··· Provided text ···

Now that the Republican National Convention has come and gone, a defiant "NO" rings out on the subject of America's future. Our electorate rejected Dr. Ron Paul —
defender of liberty, the constitution, potions and specie, deliverer of over 4,000 babies, beloved fan of Martin Luther King — and in the process threw away any chance of pulling back from the terrible precipice of
FIAT money, socialism and global enslavement at the hands of David Rockefeller, Queen Beatrix of the Netherlands, and their chilling armies of
human-computer hybrids. As it turns out, first they laugh at you, then they ignore you, then they fight you, then you win only five delegates.

···

[Directions] Name every person mentioned in the text above about Ron Paul and the Republican National Convention.

··· Data for analysis ···

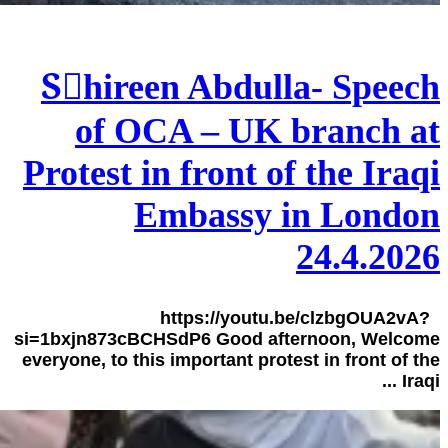
Sٍhireen Abdulla- Speech
of OCA – UK branch at
Protest in front of the Iraqi
Embassy in London
24.4.2026
https://youtu.be/clzbgOUA2vA?
si=1bxjn873cBCHSdP6 Good afternoon, Welcome
everyone, to this important protest in front of the
Iraqi ...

···

[Exercise answer]
Dr. Ron Paul
Martin Luther King
David Rockefeller
Queen Beatrix of the Netherlands